Using "SCOP" as the search string, find the matching lines below and copy them.

Start of Block

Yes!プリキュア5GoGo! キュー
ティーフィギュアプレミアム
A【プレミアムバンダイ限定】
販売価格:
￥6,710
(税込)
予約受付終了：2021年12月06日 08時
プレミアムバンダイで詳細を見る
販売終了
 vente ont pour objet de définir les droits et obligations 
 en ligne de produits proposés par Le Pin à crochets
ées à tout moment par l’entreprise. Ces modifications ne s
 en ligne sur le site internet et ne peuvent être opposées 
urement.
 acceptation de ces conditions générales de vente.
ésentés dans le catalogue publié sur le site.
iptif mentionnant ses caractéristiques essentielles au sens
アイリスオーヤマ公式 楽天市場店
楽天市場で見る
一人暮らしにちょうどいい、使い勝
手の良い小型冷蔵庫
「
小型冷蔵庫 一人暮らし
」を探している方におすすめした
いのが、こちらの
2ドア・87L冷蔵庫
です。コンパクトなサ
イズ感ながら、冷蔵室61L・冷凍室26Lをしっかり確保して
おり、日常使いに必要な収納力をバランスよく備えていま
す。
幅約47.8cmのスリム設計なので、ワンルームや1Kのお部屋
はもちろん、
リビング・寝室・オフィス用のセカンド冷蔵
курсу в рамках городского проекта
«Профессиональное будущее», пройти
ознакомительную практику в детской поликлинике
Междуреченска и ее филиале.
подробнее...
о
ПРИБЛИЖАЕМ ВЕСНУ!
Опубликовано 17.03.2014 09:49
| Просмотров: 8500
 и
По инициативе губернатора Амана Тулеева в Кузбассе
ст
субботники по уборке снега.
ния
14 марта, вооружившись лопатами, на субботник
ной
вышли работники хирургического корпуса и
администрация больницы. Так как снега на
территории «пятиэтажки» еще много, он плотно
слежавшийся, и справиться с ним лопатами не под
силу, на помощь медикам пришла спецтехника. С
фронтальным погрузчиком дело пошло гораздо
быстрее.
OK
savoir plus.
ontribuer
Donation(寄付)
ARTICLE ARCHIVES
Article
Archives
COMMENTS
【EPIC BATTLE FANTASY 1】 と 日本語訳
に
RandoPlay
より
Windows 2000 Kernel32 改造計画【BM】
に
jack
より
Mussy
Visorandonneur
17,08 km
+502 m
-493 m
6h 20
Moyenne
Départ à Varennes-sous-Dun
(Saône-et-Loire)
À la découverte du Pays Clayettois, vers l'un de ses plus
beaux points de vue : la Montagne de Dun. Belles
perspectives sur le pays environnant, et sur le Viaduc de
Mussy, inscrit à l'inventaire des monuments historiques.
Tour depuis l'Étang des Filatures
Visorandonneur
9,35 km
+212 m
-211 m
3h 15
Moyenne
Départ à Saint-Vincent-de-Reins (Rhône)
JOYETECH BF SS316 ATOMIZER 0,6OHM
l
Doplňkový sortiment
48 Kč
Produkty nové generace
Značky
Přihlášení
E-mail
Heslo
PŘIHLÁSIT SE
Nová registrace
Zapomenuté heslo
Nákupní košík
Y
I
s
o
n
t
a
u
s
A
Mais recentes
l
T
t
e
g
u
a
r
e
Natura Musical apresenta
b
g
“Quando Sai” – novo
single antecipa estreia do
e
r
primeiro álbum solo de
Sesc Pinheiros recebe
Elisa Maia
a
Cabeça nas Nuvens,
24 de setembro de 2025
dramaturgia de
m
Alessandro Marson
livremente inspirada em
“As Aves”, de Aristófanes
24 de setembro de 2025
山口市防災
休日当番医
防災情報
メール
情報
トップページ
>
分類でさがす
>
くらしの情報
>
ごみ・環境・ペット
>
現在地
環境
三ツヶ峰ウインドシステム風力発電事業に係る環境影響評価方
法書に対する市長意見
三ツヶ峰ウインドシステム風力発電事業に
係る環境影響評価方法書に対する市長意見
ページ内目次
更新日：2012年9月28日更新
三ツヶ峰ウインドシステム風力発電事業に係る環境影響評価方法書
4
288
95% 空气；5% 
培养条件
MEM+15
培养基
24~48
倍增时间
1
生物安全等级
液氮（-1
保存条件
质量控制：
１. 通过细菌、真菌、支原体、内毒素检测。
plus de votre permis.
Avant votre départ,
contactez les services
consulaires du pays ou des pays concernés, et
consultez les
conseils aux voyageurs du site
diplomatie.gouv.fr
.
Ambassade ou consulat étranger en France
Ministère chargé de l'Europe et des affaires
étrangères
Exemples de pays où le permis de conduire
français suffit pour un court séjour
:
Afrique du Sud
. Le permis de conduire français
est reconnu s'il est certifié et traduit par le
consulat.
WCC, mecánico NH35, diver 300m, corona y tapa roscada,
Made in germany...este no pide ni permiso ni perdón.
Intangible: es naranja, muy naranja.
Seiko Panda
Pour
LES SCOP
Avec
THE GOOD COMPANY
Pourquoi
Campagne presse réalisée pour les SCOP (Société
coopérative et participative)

End of Block

» Solution for this task:
LES SCOP
Campagne presse réalisée pour les SCOP (Société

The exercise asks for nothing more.